Question 2  Corporate Governance and Corporate Social Responsibility
Corporate governance and corporate social responsibility are closely related concepts.  Corporate governance tends to refer to transparency and clear and ethical business operations.  Corporate social responsibility, on the other hand, refers to business practices and behavior that is responsible to employees, consumers, and the communities in which the corporation operates.  In a way, sound governance policies can help to support corporate social responsibility practices.  These concepts relate to business ethics, although some have also argued that ethical business practices can also lead to better corporate profits in the long run.  One of the motivations for the rise in the importance of these concepts is the perception that corporations only care about profits and exploit and abuse society in pursuit of profits in this respect, for instance, it has been noted that Critics, however, claim that corporations in their pursuit of profits ruin the environment, mistreat employees, sell shoddy and dangerous products, produce immoral television shows and motion pictures, and corrupt the political process. (Barnes, Bowers, et al., 2007,  p. 94)  Consequently, in order to counter these criticisms, corporations have sought to improve corporate governance and corporate social responsibility.  This can be done in several ways.  First, pertaining to governance, corporations need to conduct business operations in ways that are transparent.  This transparency includes how decisions are made, how accounting records are maintained, and how financial decisions are made.

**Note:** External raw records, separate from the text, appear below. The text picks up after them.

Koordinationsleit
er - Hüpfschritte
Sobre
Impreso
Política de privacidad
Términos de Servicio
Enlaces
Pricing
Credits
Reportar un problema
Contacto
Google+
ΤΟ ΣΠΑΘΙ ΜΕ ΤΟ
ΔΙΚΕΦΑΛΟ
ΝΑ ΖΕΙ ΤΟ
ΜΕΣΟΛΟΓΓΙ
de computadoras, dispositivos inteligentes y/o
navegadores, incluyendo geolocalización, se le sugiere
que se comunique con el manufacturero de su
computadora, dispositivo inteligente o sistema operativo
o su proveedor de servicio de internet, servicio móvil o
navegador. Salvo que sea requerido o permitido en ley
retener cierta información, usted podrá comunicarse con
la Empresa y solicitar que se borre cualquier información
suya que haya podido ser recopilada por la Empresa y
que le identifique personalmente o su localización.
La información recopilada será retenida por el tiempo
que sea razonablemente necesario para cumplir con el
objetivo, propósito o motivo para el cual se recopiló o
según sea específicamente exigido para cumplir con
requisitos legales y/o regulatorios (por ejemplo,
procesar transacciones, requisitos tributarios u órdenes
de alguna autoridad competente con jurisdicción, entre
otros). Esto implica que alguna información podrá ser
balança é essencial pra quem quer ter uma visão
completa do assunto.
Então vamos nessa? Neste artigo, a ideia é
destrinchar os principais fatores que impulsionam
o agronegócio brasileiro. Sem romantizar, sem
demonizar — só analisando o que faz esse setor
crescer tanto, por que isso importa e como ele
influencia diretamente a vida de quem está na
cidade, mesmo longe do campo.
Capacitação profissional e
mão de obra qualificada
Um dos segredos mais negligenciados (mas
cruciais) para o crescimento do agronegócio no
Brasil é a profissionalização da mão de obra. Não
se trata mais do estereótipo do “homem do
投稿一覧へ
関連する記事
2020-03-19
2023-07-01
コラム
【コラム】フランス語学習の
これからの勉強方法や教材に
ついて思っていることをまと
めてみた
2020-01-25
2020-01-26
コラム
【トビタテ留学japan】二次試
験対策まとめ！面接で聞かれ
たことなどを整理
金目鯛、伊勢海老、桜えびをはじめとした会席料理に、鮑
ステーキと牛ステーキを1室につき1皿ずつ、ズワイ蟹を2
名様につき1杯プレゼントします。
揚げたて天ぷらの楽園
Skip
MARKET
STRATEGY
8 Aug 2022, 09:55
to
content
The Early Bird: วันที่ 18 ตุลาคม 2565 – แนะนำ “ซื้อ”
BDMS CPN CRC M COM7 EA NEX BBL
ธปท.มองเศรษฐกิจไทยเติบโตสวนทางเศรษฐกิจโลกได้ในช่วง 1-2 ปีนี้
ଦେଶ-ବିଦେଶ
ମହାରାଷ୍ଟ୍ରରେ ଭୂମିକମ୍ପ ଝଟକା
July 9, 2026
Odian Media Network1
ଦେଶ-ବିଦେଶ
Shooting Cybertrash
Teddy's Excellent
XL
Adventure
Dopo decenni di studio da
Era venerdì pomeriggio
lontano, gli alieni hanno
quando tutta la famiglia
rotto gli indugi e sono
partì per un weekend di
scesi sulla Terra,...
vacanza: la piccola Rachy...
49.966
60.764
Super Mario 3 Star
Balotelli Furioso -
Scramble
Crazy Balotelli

Transparency provides accurate information.  Second, assuming transparency, corporations must hold employees, managers, and executives accountable for their mistakes and ethical lapses.  This accountability must include ethical behavior as well as technical matters.  Third, in terms of corporate social responsibility, corporations must first identify all stakeholders.  This will allow the corporation to determine how its operations impact all stakeholders rather than only shareholders.  Finally, once the stakeholders have been identified, the corporation should begin to adapt its corporate practices in ways that create harmony rather than conflict between and among shareholders.